> DESCRIPTION OF THE TASK
Your answer should be only the lines below from the one with "left shoulder: (297, 321)" to the one with "left elbow: (294, 417)", repeated exactly, ends included.

> RECORD SET
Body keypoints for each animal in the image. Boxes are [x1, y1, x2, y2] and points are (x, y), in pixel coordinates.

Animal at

* * *

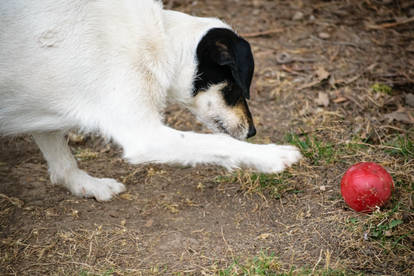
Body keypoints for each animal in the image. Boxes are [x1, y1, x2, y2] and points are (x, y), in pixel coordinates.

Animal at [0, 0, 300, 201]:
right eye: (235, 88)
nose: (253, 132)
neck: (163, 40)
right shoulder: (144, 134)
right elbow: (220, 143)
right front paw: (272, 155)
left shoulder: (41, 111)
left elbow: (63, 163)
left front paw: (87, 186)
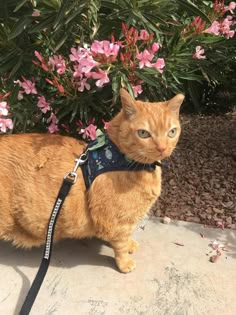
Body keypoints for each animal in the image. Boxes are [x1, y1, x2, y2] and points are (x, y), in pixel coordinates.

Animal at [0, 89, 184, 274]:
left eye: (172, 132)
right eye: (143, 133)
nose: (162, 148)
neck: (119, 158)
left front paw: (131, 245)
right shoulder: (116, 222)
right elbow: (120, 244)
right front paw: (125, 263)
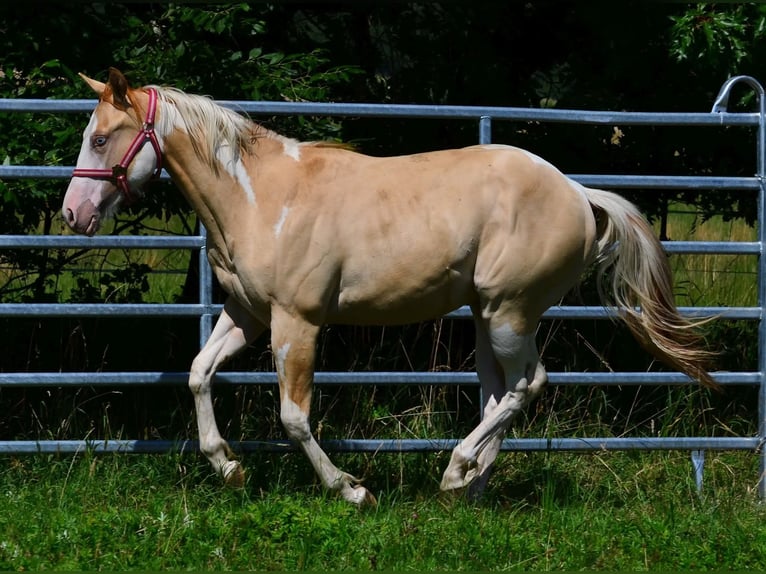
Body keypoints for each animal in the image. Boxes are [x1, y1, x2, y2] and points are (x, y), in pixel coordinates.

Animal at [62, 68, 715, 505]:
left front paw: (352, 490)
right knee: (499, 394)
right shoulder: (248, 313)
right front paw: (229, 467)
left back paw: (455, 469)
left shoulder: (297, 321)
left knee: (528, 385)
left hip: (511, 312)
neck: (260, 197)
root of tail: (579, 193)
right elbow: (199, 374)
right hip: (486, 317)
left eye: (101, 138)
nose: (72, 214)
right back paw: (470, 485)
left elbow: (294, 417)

* * *

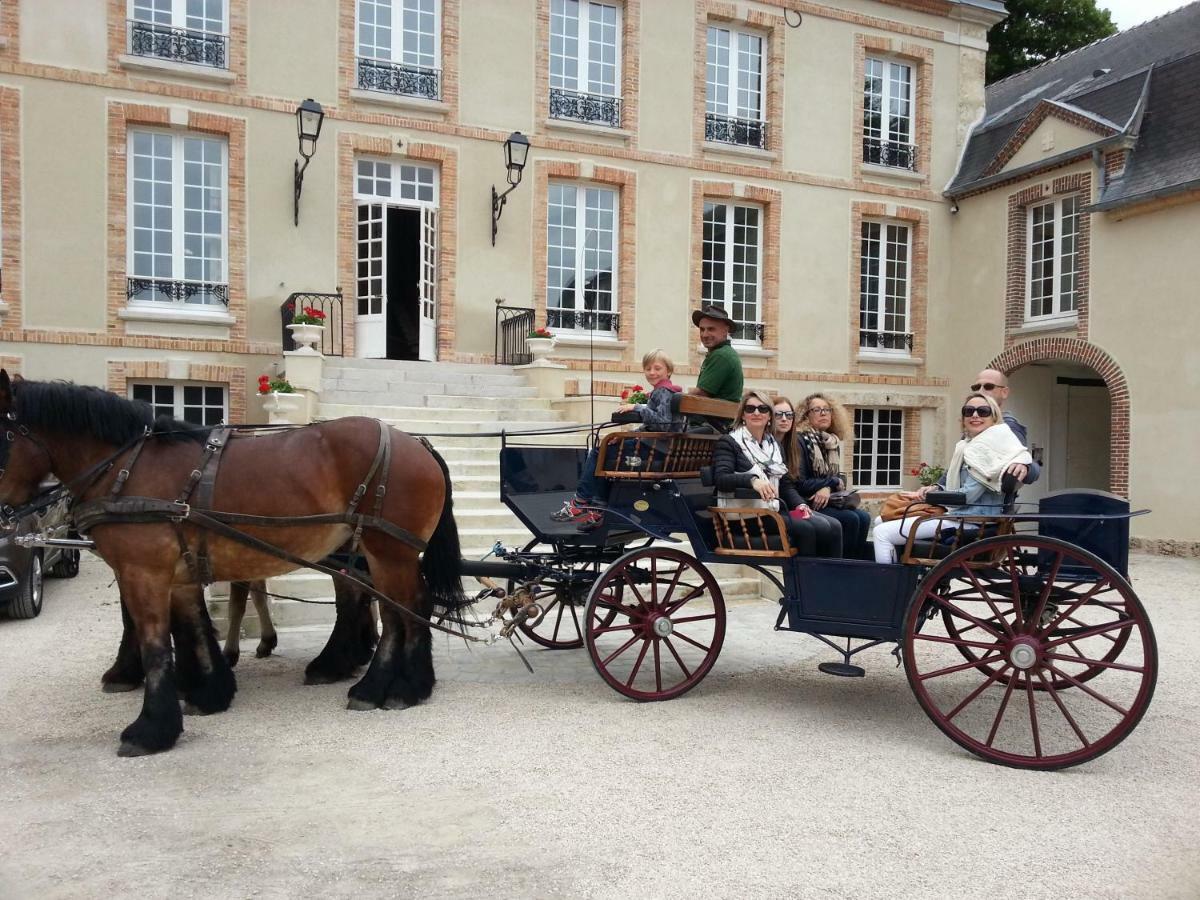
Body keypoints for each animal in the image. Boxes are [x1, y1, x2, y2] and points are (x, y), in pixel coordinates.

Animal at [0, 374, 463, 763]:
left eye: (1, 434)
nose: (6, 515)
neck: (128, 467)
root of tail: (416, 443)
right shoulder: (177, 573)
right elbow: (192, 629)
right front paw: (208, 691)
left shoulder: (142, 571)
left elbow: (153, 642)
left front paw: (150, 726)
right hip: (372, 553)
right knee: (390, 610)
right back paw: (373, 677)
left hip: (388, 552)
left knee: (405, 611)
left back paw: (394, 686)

> THE COMPLETED TASK
left shoulder: (297, 321)
left knee: (528, 385)
left hip: (511, 312)
neck: (260, 197)
root of tail: (579, 193)
right elbow: (199, 374)
right hip: (486, 317)
left eye: (101, 138)
nose: (72, 214)
right back paw: (470, 485)
left elbow: (294, 417)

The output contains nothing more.